Compared with the conventional models such as GCN, BiGraphDTA achieves substantially better performance on predicting target–ligand affinities, as indicated by the higher (MSE) of 0.7885, R ^2^ of 0.7208, and CI of 0.8508 than that of GCN (MSE = 0.8059, R ^2^ = 0.7167, CI = 0.8423). These conclusions can confirm our hypothesis that BiLSTM is superior to 1D‐CNN in protein sequence feature extraction due to capturing the long–long dependencies within protein sequences, and accordingly, the overall prediction performance is enhanced.
BiGraph‐DTA demonstrates significant potential for accelerating the drug development process, not only for hepatoprotective drugs but also for broader clinical applications. The model’s ability to integrate multi‐dimensional data representations, such as the two‐dimensional graph data for drug compounds (converted from SMILES code) and one‐dimensional data for target proteins, is a promising strategy for enhancing feature extraction. Incorporating additional features could further improve performance, and employing advanced computational techniques such as GCN could significantly streamline the drug discovery process. This could lead to the rapid development of superior therapies, reducing the time and cost traditionally associated with drug discovery, and leveraging advances in personalized medicine for a wide range of diseases.
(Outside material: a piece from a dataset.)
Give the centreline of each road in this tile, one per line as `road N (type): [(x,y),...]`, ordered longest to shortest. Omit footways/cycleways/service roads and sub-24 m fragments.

Although we have obtained such inspiring results, our model has several limitations, especially on data quality, small‐sized datasets, and multi‐target interactions. Additional improvements to the model should be carried out to be able to apply it to a wider set of in silico drug discovery applications. Recognition of these limitations is essential for model refinement and increasing its clinical applicability.
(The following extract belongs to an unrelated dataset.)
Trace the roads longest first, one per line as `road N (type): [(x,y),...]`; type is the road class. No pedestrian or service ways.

Moving forward, GO and active learning will be incorporated as a part of our future work to improve the accuracy of molecular structure to increase efficiency in learning the optimal binding between drug and protein. Although these methods improve predictability, especially for multi‐target drug discovery and the accurate prediction of complex drug–protein interactions, using more sophisticated drug compound and target protein representations can be done. Such advancements will not only increase the utility of BiGraph‐DTA in drug discovery pipelines but also support the development of more effective hepatoprotective agents and therapies for other diseases.
MATERIALS AND METHODS
5
Dataset
5.1
The suggested model was assessed using a hepatoprotective dataset collected from the CheMBL. ChEMBL is a manually curated database of bioactive molecules with drug‐like properties. It brings together chemical, bioactivity, and genomic data to aid the translation of genomic information into effective new drugs [45]. The hepatoprotective agents mostly correlate with compounds demonstrated to exhibit antifibrotic, anti‐inflammatory, antisteatotic, anti‐apoptotic, cell survival, and antiviral activities by interacting with various molecular targets and signaling pathways [46]. Therefore, several target proteins related to these activities with sufficient data availability were selected. The dataset concentrated on drug compounds interacting with the hepatoprotective target protein, including cyclooxygenase‐2 (ChEMBL230), carnitine O‐palmitoyltransferase 1, liver isoform (CHEMBL1293194), cholesterol acyltransferase (ChEMBL6141), glutaminase liver isoform, mitochondrial (CHEMBL4105730), liver glycogen phosphorylase (ChEMBL2568), protein kinase C alpha (ChEMBL299), matrix metalloproteinase‐2 (ChEMBL333), TNF‐alpha (ChEMBL1825), pyruvate oxidase (ChEMBL3380), cytochrome P450 2E1 (ChEMBL5281), MAP kinase p38 (ChEMBL2094115), heat shock protein HSP90 (ChEMBL2095165), HMG‐CoA reductase (ChEMBL402), fatty acid synthase (ChEMBL4158), Acyl‐CoA desaturase (ChEMBL5555), TGF‐beta receptor type I (ChEMBL4439), and hypoxia‐inducible factor 1 alpha (ChEMBL4261).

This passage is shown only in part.